=== PROBLEMA PROPOSTO A ===
No texto sobre António Damásio, que instituto ele dirige na Universidade do Sul da Califórnia?
=== PROBLEMA PROPOSTO B ===
Converta numa lista numerada as linhas que vêm depois do bloco de texto, começando na que contém "scientific name: Nehalennia irene" e terminando na última delas. Omita as linhas em branco.

Meu artigo no último JL:
António Damásio (Lisboa, 1944), professor de Neurociências
na Universidade do Sul da Califórnia, em Los Angeles, onde dirige o Instituto
do Cérebro e da Criatividade, é, provavelmente, o mais célebre dos cientistas
portugueses contemporâneos. Não sei por que surgem outros nomes quando, por
vezes de forma descuidada, se fala da possibilidade de um novo Nobel português.
Damásio é um produto da escola de Neurologia de Lisboa, que António Egas Moniz,
o único Nobel português em ciências, deixou. Além de ser um dos mais eminentes
neurocientistas mundiais, ele é autor de livros que comunicam ideias
intrincadas das Neurociências a um público não especialista, sendo, através de
várias traduções, lido avidamente em todo o globo.

=== INFORMAÇÃO APRESENTADA ===

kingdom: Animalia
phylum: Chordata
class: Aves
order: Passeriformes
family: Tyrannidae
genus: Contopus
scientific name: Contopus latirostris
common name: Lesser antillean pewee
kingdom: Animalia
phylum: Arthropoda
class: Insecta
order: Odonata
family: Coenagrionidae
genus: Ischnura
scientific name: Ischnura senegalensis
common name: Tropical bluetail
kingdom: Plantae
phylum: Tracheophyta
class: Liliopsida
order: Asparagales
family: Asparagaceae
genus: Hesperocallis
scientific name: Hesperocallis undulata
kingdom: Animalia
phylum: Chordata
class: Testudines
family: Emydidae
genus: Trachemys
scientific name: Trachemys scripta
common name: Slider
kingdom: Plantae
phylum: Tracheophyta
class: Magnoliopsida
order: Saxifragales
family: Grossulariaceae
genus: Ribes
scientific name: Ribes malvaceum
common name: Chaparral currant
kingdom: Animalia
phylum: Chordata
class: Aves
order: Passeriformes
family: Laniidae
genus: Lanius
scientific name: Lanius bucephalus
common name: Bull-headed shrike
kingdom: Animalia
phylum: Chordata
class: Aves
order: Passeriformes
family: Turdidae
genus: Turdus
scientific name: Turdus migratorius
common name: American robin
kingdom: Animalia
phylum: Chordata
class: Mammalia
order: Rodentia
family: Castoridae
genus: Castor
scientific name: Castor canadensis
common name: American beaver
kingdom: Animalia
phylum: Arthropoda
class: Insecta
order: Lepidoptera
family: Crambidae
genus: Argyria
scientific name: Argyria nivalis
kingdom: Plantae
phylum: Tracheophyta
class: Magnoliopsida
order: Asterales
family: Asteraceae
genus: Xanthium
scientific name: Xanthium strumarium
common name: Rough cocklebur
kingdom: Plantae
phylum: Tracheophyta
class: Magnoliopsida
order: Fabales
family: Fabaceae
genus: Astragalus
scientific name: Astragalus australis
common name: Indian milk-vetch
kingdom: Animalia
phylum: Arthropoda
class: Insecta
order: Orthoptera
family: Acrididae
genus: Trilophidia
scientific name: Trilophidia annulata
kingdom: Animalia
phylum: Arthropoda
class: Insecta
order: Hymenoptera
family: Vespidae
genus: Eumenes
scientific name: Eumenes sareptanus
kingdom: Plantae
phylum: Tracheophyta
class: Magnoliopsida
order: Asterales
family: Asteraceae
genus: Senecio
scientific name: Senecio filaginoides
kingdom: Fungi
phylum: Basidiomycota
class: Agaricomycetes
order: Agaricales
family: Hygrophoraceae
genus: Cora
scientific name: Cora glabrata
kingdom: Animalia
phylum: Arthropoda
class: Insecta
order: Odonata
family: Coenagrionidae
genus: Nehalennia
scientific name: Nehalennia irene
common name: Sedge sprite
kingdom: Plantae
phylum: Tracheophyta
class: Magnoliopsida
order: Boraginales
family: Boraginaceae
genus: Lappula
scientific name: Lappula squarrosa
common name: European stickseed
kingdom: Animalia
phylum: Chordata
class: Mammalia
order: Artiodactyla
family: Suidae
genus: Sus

=== RESPOSTA DO EXERCÍCIO A ===
O Instituto do Cérebro e da Criatividade.

=== RESPOSTA DO EXERCÍCIO B ===
1. scientific name: Nehalennia irene
2. common name: Sedge sprite
3. kingdom: Plantae
4. phylum: Tracheophyta
5. class: Magnoliopsida
6. order: Boraginales
7. family: Boraginaceae
8. genus: Lappula
9. scientific name: Lappula squarrosa
10. common name: European stickseed
11. kingdom: Animalia
12. phylum: Chordata
13. class: Mammalia
14. order: Artiodactyla
15. family: Suidae
16. genus: Sus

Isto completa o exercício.